Broader losses in the stock-market dragged airline shares lower even after the biggest carriers reached an agreement in principle with the federal government on financial assistance aimed at averting layoffs in the hard-hit industry. Shares of Delta Air Lines Inc. US:DAL edged 0.5% lower, while United Airlines Holdings Inc. US:UAL was up 4% and American Airlines Group US:AAL advanced 2.8%.

Also see:Airlines say deal on bailout includes provisions for government ownership

UnitedHealth Group US:UNH, the biggest U.S. health insurer and a Dow constituent, reported a fall in quarterly profit, but its shares rose 4% as it maintained its 2020 profit outlook at a time when major companies have withdrawn forecasts due to the coronavirus pandemic.
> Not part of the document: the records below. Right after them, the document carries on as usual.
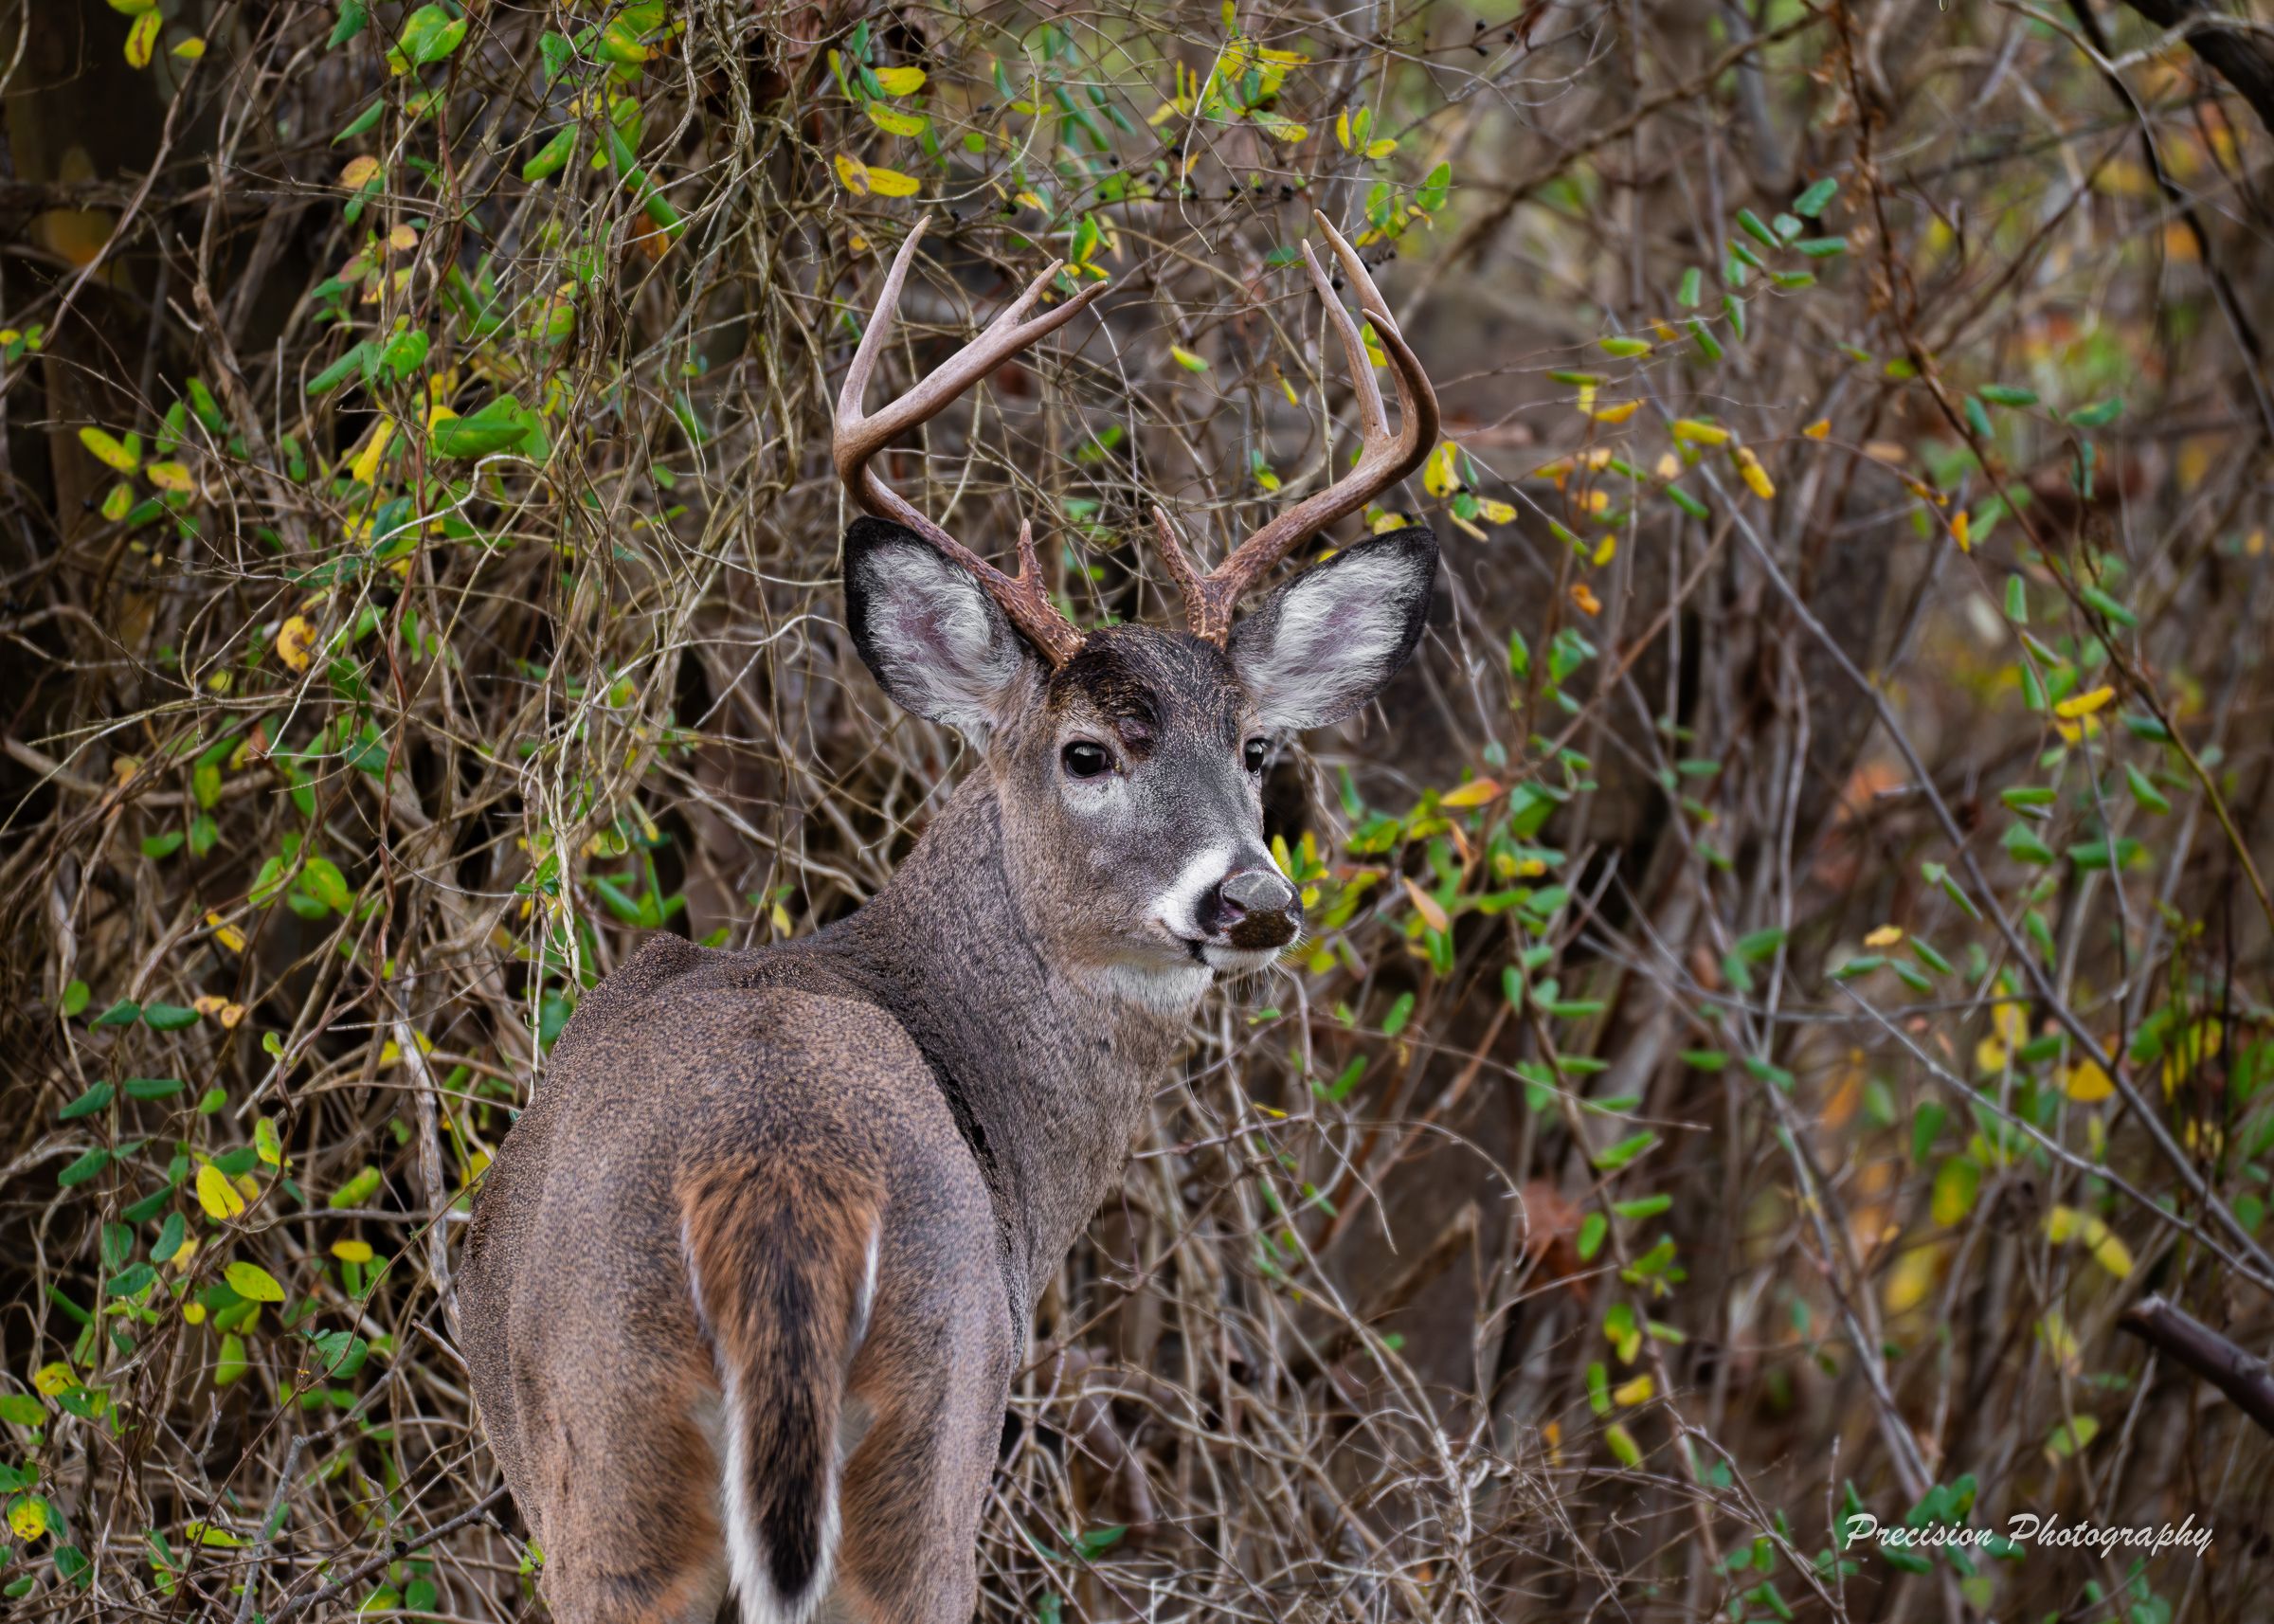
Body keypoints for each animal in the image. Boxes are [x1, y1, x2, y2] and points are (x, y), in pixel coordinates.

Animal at [457, 210, 1441, 1624]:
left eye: (1257, 746)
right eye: (1087, 753)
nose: (1254, 897)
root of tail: (783, 1194)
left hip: (697, 1453)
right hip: (906, 1434)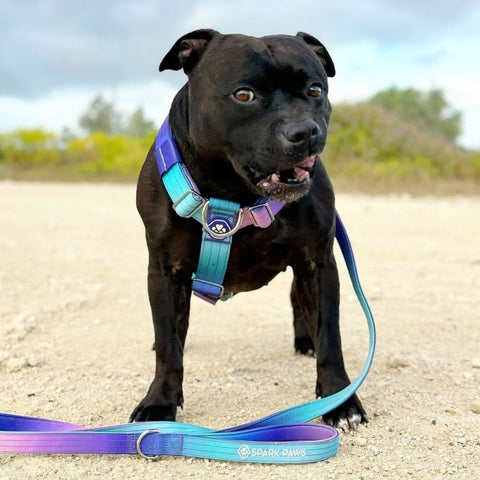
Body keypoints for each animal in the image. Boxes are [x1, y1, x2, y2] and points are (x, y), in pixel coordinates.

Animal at [129, 29, 366, 432]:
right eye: (244, 95)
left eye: (315, 90)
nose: (304, 131)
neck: (233, 193)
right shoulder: (164, 271)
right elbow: (169, 345)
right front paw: (159, 402)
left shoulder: (318, 263)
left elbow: (330, 335)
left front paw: (340, 400)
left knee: (298, 303)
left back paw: (306, 341)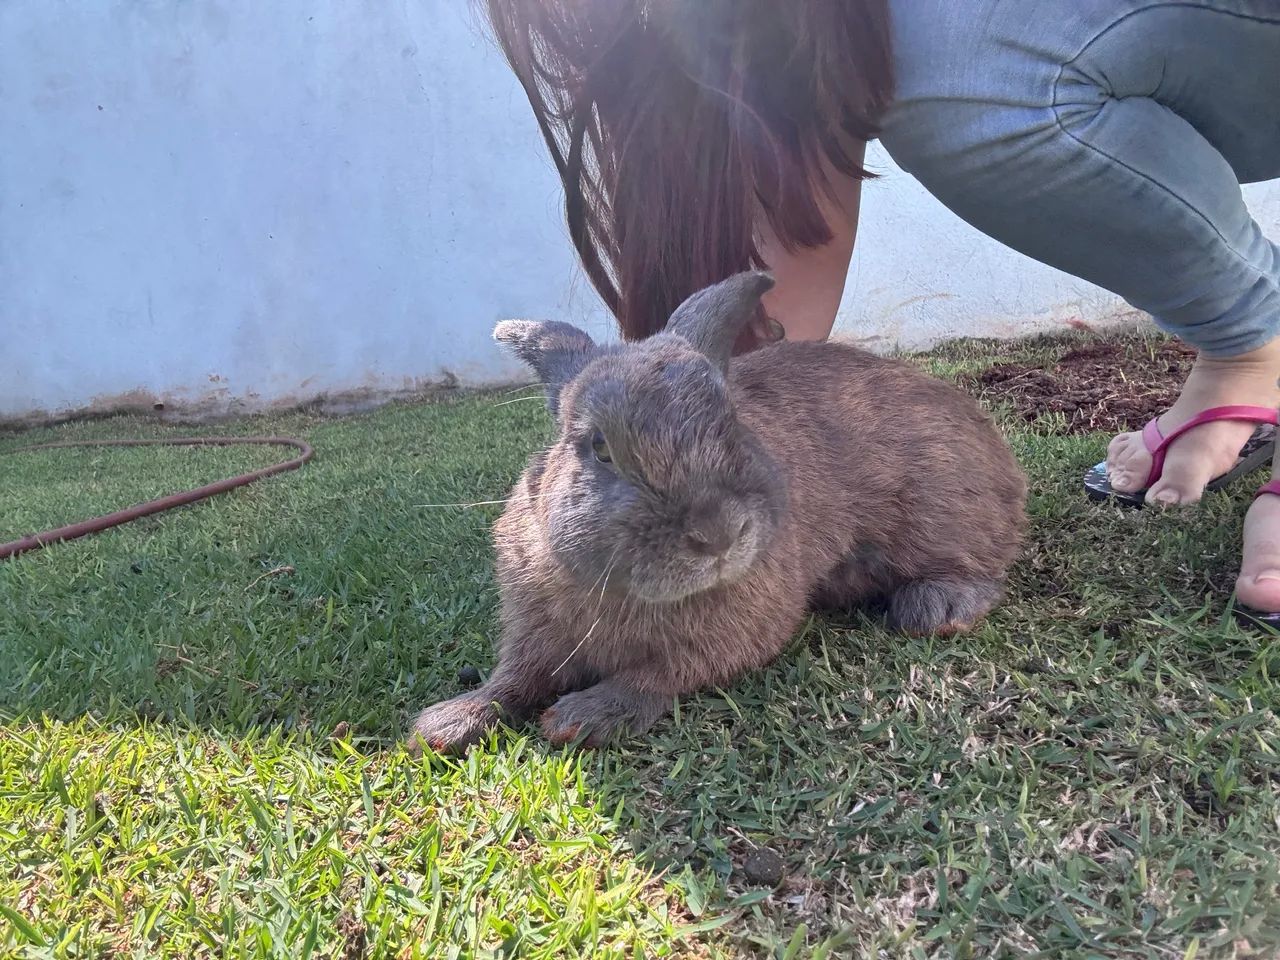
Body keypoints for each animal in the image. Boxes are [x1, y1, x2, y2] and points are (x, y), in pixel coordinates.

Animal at [410, 271, 1026, 753]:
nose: (718, 534)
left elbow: (656, 676)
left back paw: (936, 608)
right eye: (599, 447)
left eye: (731, 422)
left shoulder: (733, 637)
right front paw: (443, 726)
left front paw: (579, 718)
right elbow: (512, 680)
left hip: (940, 514)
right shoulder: (536, 632)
Oil majors Exxon Mobil Corp US:XOM and Chevron US:CVX slipped as oil prices tumbled, pressured by reports suggesting persistent oversupply and collapsing global demand.

How are other markets trading?

The swoon in global equities spurred inflows into government paper, with the yield on the 10-year Treasury note yield BX:TMUBMUSD10Y down nearly 10 basis points to 0.65%.

Crude oil prices added to their losses Wednesday. West Texas Intermediate Crude for May US:CLK20 was trading 0.4% lower at $20.04, after briefly falling below $20 a barrel on the New York Mercantile Exchange. In precious metals, the price of an ounce of June gold US:GCM20 plunged $28.90, or 1.6%, to 1,740.20 an ounce.

The U.S. dollar gained 0.6% against its major rivals, according to the U.S. dollar index. US:DXY

The STOXX 600 Europe index XX:SXXP tumbled 3.2% on Wednesday, while Asian markets recorded modest losses.